# How do you stop cold callers phoning your house?



## ophelia (Sep 27, 2005)

Hi,

Anyone know how to stop all these random calls you get from people selling kitchens, windows, doing surveys etc?

My DH claims to have phoned a number to block those calls ages ago but it doesn't seem to be working. 
I just had a phone call from someone local (who, for once didn't have a withheld number) and was wondering if you can block them too or is it that once you're number is in the phone book anyone can just phone you for silly surveys?

Since I've been off on maternity leave I've had about 2 calls a day (usually when napping. ) and they're mainly from abroad (as it says International on my number id) and it infuriates me as I have other things to do than getting annoyed with strangers phoning my house.

Any suggestions what i can do to stop these calls?

Love/Ophelia


----------



## professor waffle (Apr 23, 2005)

You could try this

http://www.mpsonline.org.uk/tps/

/links


----------



## AmandaB1971 (Feb 19, 2006)

It's the telephone preference list he will have put you on but it only last 6 months and then you have to re-register! 

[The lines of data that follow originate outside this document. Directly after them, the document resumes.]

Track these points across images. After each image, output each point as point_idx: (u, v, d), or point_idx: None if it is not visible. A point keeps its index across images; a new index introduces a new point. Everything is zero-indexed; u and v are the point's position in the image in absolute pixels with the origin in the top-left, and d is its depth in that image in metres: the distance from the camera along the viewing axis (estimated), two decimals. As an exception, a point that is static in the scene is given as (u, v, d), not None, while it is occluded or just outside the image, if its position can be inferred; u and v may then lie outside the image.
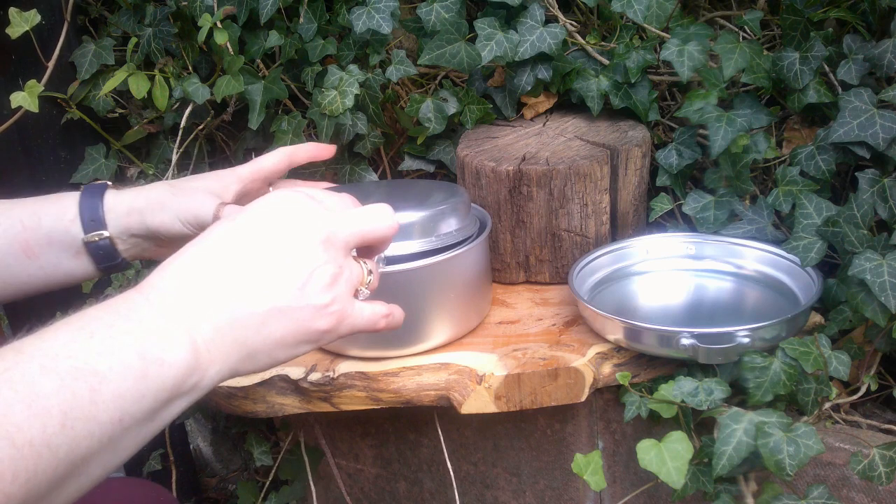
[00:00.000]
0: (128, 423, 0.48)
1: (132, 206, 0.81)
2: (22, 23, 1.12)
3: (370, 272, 0.63)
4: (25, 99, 1.13)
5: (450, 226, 0.89)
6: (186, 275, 0.55)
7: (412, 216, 0.86)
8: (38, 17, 1.13)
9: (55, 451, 0.43)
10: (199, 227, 0.81)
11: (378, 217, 0.62)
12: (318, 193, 0.61)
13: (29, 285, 0.82)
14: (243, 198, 0.88)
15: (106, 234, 0.80)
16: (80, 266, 0.82)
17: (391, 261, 0.85)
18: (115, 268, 0.83)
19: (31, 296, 0.83)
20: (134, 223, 0.82)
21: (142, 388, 0.49)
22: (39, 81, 1.16)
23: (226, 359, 0.54)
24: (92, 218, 0.80)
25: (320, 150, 0.94)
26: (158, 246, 0.84)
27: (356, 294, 0.62)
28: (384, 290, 0.86)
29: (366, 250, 0.64)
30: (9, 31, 1.12)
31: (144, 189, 0.83)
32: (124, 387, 0.48)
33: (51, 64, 1.19)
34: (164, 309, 0.53)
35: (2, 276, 0.80)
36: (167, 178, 1.23)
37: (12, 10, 1.12)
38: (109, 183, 0.83)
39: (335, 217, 0.60)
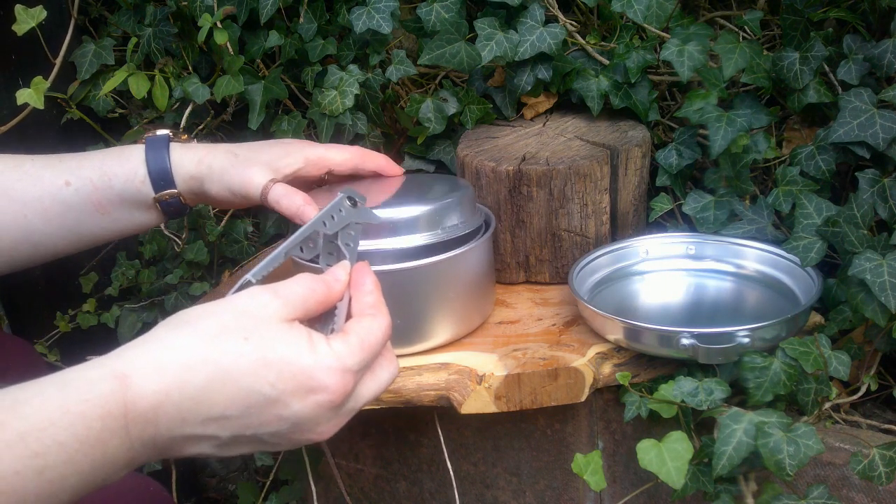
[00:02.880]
0: None
1: (196, 173, 0.83)
2: (28, 19, 1.12)
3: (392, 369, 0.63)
4: (31, 96, 1.12)
5: (453, 219, 0.89)
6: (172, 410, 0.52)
7: (417, 210, 0.86)
8: (45, 13, 1.13)
9: None
10: (246, 199, 0.83)
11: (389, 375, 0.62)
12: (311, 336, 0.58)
13: (101, 237, 0.86)
14: (297, 178, 0.87)
15: (175, 191, 0.83)
16: (150, 218, 0.86)
17: (399, 255, 0.86)
18: (182, 215, 0.87)
19: (102, 244, 0.89)
20: (196, 186, 0.84)
21: None
22: (35, 78, 1.15)
23: None
24: (162, 178, 0.83)
25: (389, 167, 0.94)
26: (217, 201, 0.88)
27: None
28: (388, 290, 0.86)
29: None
30: (15, 27, 1.12)
31: (209, 154, 0.84)
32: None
33: (58, 61, 1.19)
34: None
35: (76, 232, 0.83)
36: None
37: (18, 7, 1.12)
38: (171, 134, 0.85)
39: (342, 392, 0.57)
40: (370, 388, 0.60)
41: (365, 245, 0.85)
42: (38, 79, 1.13)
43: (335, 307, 0.64)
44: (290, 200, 0.81)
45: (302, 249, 0.70)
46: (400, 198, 0.90)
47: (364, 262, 0.68)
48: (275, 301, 0.57)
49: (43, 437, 0.47)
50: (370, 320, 0.61)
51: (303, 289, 0.59)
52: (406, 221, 0.86)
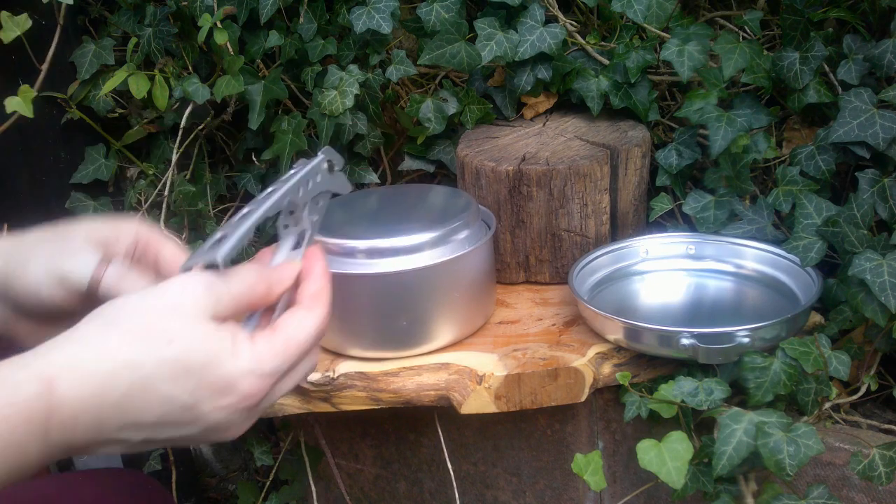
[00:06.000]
0: None
1: None
2: (14, 27, 1.12)
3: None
4: (20, 104, 1.12)
5: (460, 235, 0.89)
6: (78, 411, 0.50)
7: (426, 236, 0.87)
8: (30, 22, 1.13)
9: None
10: (68, 290, 0.62)
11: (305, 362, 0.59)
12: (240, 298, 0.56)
13: None
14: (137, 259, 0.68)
15: None
16: None
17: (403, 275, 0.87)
18: None
19: None
20: None
21: None
22: (22, 86, 1.15)
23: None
24: None
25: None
26: (25, 320, 0.64)
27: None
28: (391, 292, 0.86)
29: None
30: (1, 35, 1.12)
31: (19, 242, 0.64)
32: None
33: (44, 67, 1.18)
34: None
35: None
36: (167, 179, 1.23)
37: (4, 15, 1.12)
38: None
39: (261, 383, 0.55)
40: (286, 385, 0.58)
41: (371, 268, 0.86)
42: (25, 87, 1.13)
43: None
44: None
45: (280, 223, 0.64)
46: (406, 222, 0.91)
47: (316, 246, 0.63)
48: (207, 298, 0.54)
49: None
50: (304, 314, 0.58)
51: (242, 287, 0.57)
52: (413, 247, 0.87)
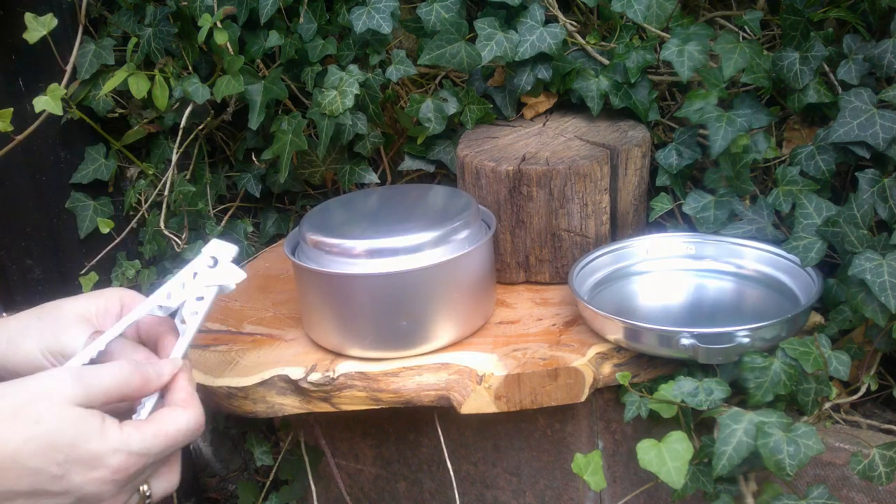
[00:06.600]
0: None
1: None
2: (39, 27, 1.12)
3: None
4: (48, 102, 1.12)
5: (461, 235, 0.90)
6: None
7: (426, 236, 0.87)
8: (55, 21, 1.12)
9: None
10: (65, 359, 0.68)
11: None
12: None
13: None
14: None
15: None
16: None
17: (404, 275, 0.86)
18: None
19: None
20: None
21: None
22: (51, 85, 1.15)
23: None
24: None
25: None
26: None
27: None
28: (391, 292, 0.87)
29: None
30: (26, 36, 1.12)
31: (8, 322, 0.71)
32: None
33: (69, 67, 1.19)
34: None
35: None
36: (167, 179, 1.23)
37: (28, 16, 1.12)
38: None
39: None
40: (161, 485, 0.64)
41: (371, 268, 0.86)
42: (54, 86, 1.13)
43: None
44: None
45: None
46: (406, 222, 0.91)
47: (186, 360, 0.69)
48: (75, 387, 0.59)
49: None
50: (178, 412, 0.64)
51: (112, 380, 0.62)
52: (413, 247, 0.87)
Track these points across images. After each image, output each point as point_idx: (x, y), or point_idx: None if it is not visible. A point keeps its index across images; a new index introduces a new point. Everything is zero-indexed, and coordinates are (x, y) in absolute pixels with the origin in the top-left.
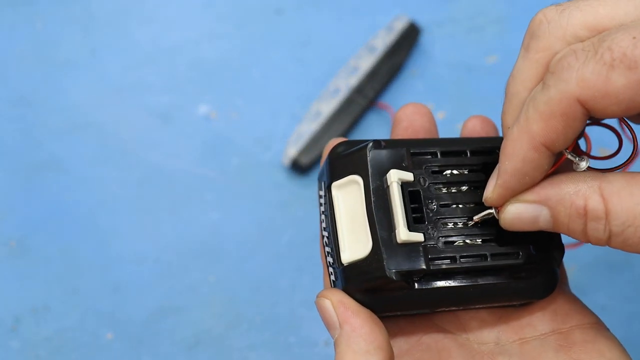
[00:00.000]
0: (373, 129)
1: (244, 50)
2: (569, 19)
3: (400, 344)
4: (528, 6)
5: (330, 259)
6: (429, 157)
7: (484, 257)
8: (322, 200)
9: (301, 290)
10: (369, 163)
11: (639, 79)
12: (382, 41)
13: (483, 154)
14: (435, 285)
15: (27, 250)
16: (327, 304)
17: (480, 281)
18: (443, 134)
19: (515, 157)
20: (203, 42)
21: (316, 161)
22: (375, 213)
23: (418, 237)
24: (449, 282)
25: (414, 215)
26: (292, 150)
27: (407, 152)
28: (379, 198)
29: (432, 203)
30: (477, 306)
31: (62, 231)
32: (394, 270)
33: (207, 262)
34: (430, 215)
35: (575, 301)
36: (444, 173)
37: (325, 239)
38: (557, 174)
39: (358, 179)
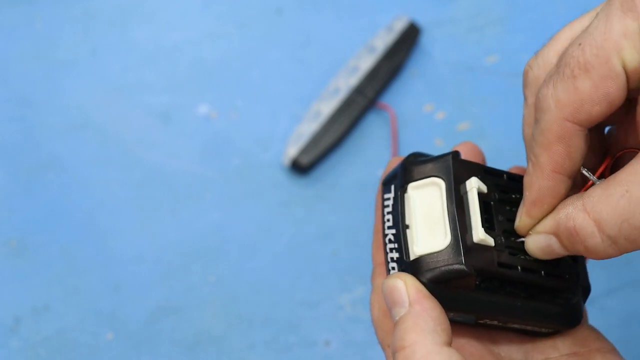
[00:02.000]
0: (373, 129)
1: (244, 50)
2: (543, 57)
3: None
4: (528, 6)
5: (395, 255)
6: (498, 178)
7: (539, 273)
8: (390, 202)
9: (301, 290)
10: (453, 168)
11: (600, 74)
12: (382, 41)
13: None
14: (489, 293)
15: (27, 250)
16: (400, 283)
17: (527, 298)
18: (443, 134)
19: (532, 188)
20: (203, 42)
21: (316, 161)
22: (456, 212)
23: (490, 240)
24: (502, 292)
25: (485, 224)
26: (292, 150)
27: (482, 168)
28: (457, 201)
29: (500, 216)
30: (515, 323)
31: (62, 231)
32: (471, 265)
33: (207, 262)
34: (499, 226)
35: (594, 330)
36: (509, 194)
37: (390, 236)
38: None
39: (439, 181)
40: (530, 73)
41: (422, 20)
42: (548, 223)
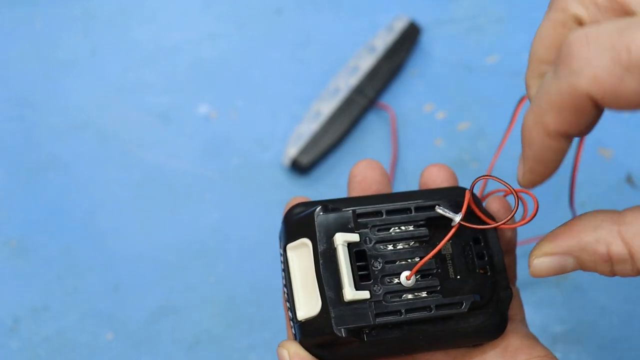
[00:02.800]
0: (373, 129)
1: (244, 50)
2: None
3: None
4: (528, 6)
5: (290, 314)
6: (375, 217)
7: (428, 308)
8: (282, 259)
9: None
10: (316, 227)
11: None
12: (382, 41)
13: (426, 209)
14: (385, 336)
15: (27, 250)
16: (284, 353)
17: (429, 329)
18: (443, 134)
19: (534, 145)
20: (203, 42)
21: (316, 161)
22: (323, 274)
23: (364, 295)
24: (398, 332)
25: (361, 273)
26: (292, 150)
27: (353, 214)
28: (327, 259)
29: (378, 261)
30: (429, 351)
31: (62, 231)
32: (342, 328)
33: (207, 262)
34: (376, 272)
35: (527, 336)
36: (390, 230)
37: (286, 294)
38: (573, 221)
39: (308, 242)
40: None
41: (422, 20)
42: (566, 244)
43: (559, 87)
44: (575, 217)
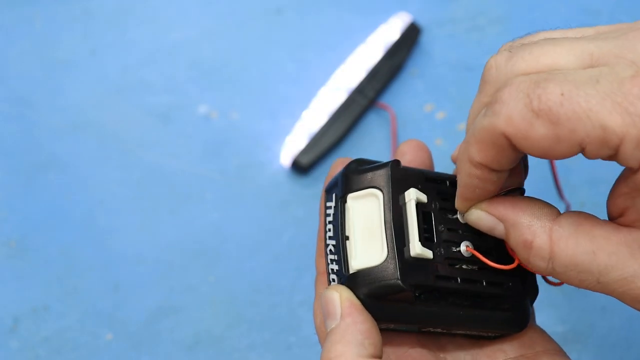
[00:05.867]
0: (373, 128)
1: (244, 50)
2: (513, 67)
3: (389, 354)
4: (528, 6)
5: (334, 267)
6: (440, 185)
7: (480, 282)
8: (331, 211)
9: (301, 291)
10: (390, 179)
11: (557, 134)
12: (383, 41)
13: None
14: (431, 304)
15: (27, 250)
16: (335, 295)
17: (470, 307)
18: (443, 134)
19: (462, 172)
20: (203, 42)
21: (316, 161)
22: (393, 226)
23: (428, 253)
24: (444, 303)
25: (424, 235)
26: (292, 150)
27: (423, 175)
28: (396, 213)
29: (441, 226)
30: (460, 330)
31: (62, 231)
32: (405, 279)
33: (207, 262)
34: (440, 236)
35: (541, 332)
36: (451, 201)
37: (331, 247)
38: (522, 199)
39: (377, 192)
40: (493, 72)
41: (422, 20)
42: (505, 212)
43: (483, 124)
44: (526, 197)
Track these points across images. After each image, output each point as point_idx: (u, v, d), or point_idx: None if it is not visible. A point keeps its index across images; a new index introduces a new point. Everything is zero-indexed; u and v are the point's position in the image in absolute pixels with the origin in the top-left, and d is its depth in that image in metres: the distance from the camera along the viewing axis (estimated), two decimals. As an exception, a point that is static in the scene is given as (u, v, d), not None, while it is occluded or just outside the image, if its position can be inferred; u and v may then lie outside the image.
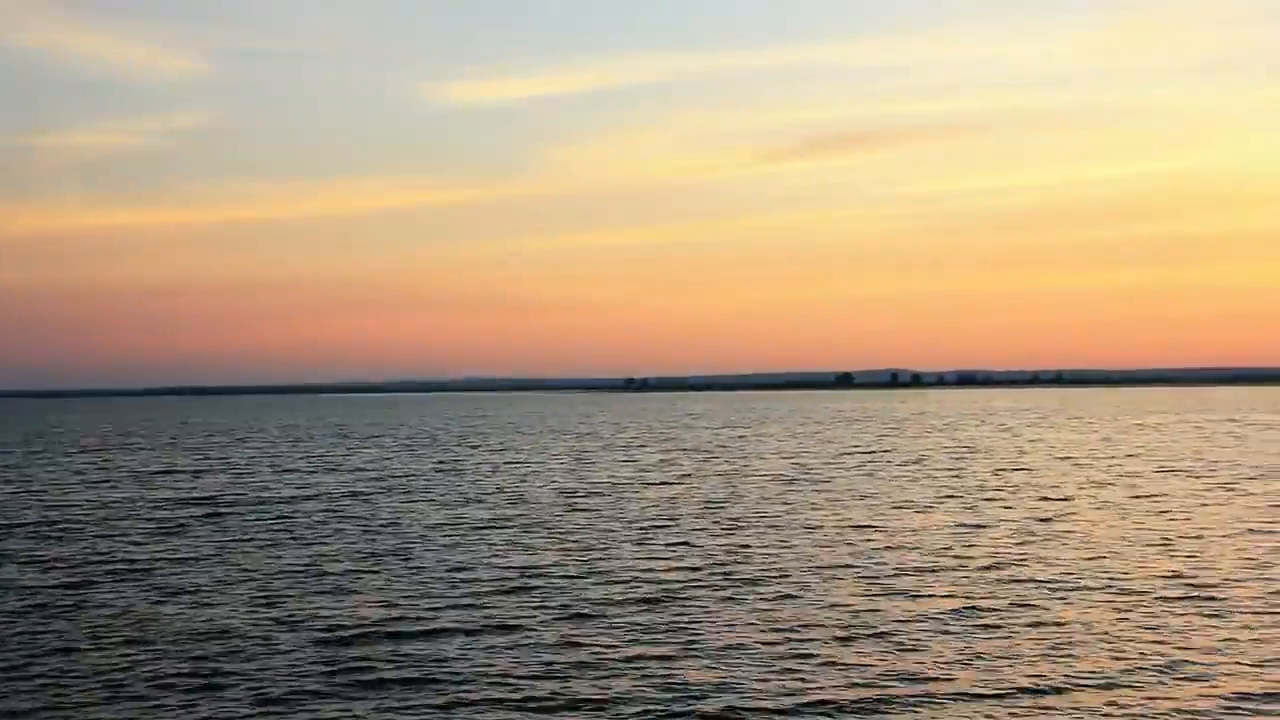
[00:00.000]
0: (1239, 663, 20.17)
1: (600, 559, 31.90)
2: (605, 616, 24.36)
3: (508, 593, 27.09)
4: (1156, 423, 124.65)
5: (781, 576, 28.77)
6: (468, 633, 22.99)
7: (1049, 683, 19.11)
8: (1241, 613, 24.08)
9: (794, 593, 26.65)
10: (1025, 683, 19.12)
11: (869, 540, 34.89)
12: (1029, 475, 57.82)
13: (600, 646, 21.76)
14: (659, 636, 22.51)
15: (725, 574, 29.21)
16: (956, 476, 57.45)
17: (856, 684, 19.14)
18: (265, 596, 27.00)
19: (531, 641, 22.24)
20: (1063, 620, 23.55)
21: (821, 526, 38.25)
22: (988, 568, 29.73)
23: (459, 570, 30.30)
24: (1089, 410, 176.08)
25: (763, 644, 21.79)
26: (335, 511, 44.64)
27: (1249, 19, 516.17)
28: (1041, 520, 39.29)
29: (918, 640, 21.97)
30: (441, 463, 72.92)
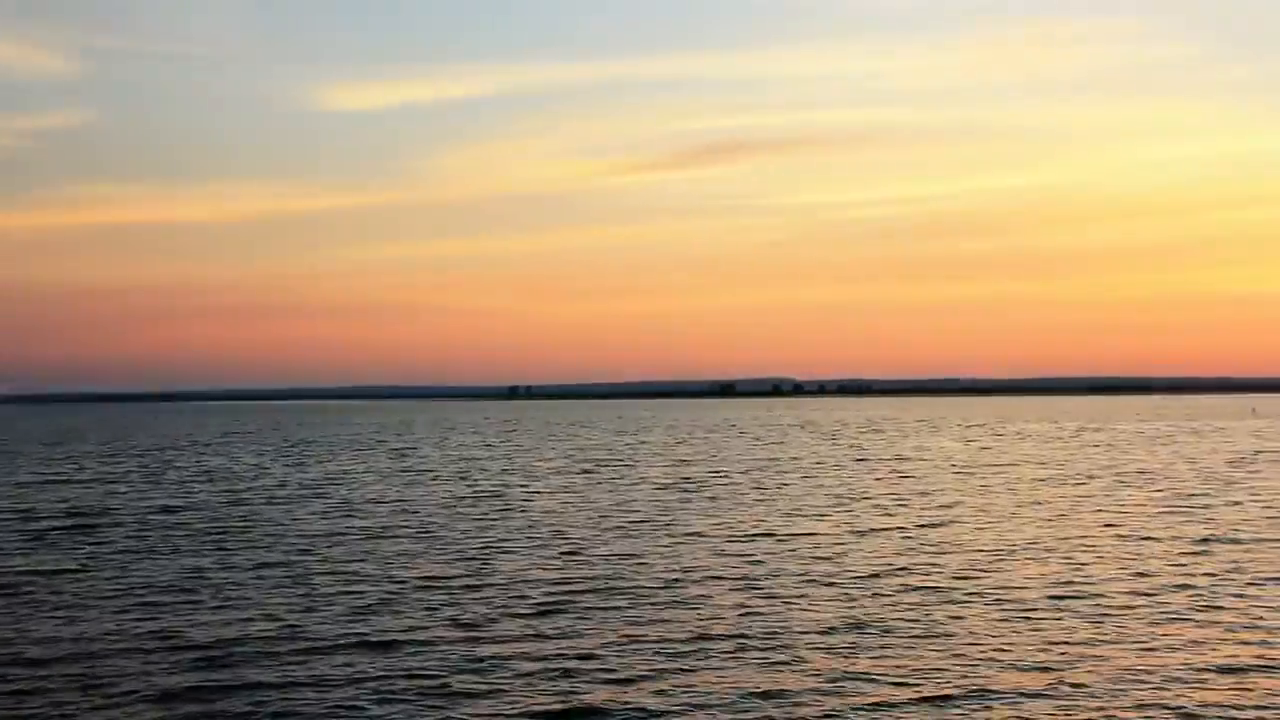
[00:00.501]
0: (1119, 667, 20.42)
1: (490, 568, 31.44)
2: (496, 627, 23.95)
3: (395, 605, 26.52)
4: (1034, 431, 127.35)
5: (672, 585, 28.59)
6: (354, 647, 22.40)
7: (941, 691, 19.15)
8: (1119, 616, 24.45)
9: (686, 601, 26.49)
10: (916, 692, 19.13)
11: (758, 548, 34.90)
12: (914, 483, 58.52)
13: (491, 658, 21.34)
14: (550, 647, 22.16)
15: (616, 583, 28.95)
16: (842, 484, 57.92)
17: (750, 693, 19.00)
18: (140, 610, 26.08)
19: (420, 655, 21.74)
20: (951, 628, 23.69)
21: (710, 535, 38.20)
22: (876, 575, 29.87)
23: (345, 582, 29.62)
24: (967, 418, 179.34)
25: (656, 654, 21.56)
26: (215, 522, 43.51)
27: (1107, 39, 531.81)
28: (928, 527, 39.70)
29: (810, 648, 21.91)
30: (325, 471, 71.68)
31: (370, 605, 26.44)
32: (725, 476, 64.01)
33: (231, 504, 50.62)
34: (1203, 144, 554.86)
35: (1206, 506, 45.46)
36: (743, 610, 25.47)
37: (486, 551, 34.80)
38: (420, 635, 23.29)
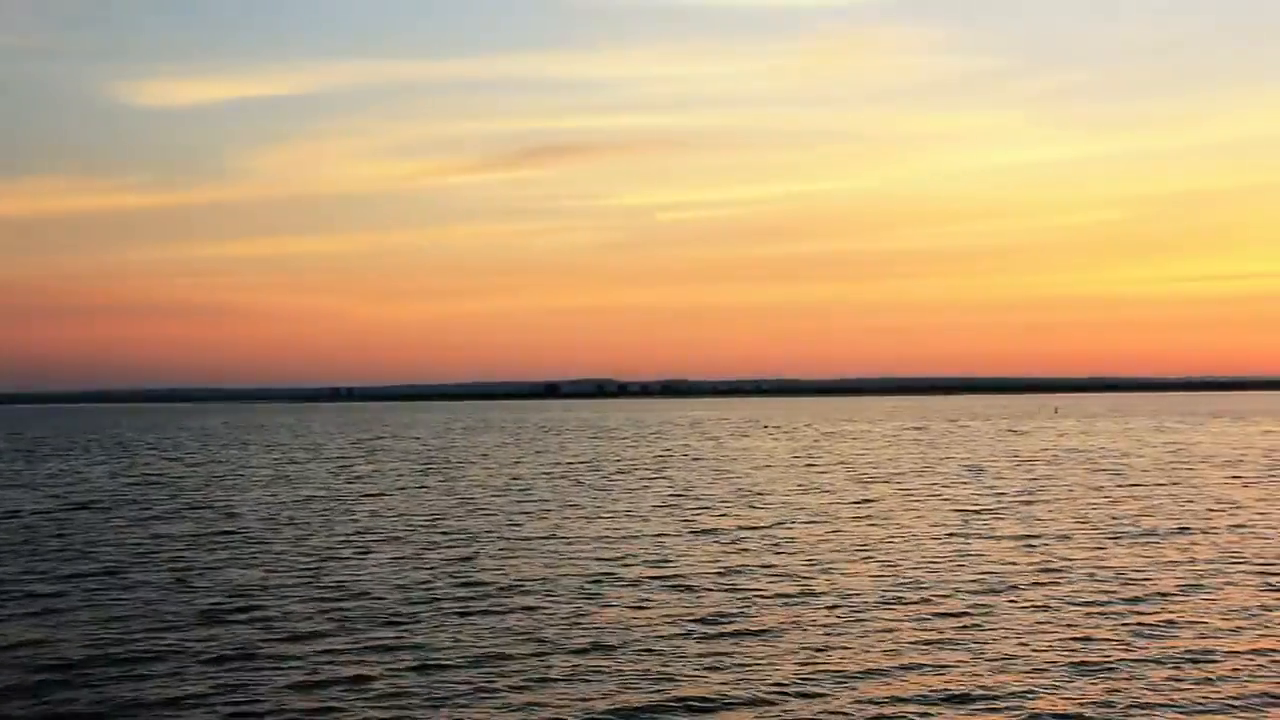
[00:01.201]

http://www.tpsonline.org.uk/tps/what/

Axxx

/links


----------



## HippyChicky (Aug 3, 2009)

The TPS registration does not need to be renewed every 6 months, the reason why you sometimes keep getting cold calls is because companies have bought old telephone lists before you registered with the TPS. As you say I think many local firms just pick up a phone book and work their way through them. Just tell them you are registered with the TPS and they soon hang up.


----------



## ophelia (Sep 27, 2005)

Many thanks for your replies ladies. Will register with the TPS as soon as.


----------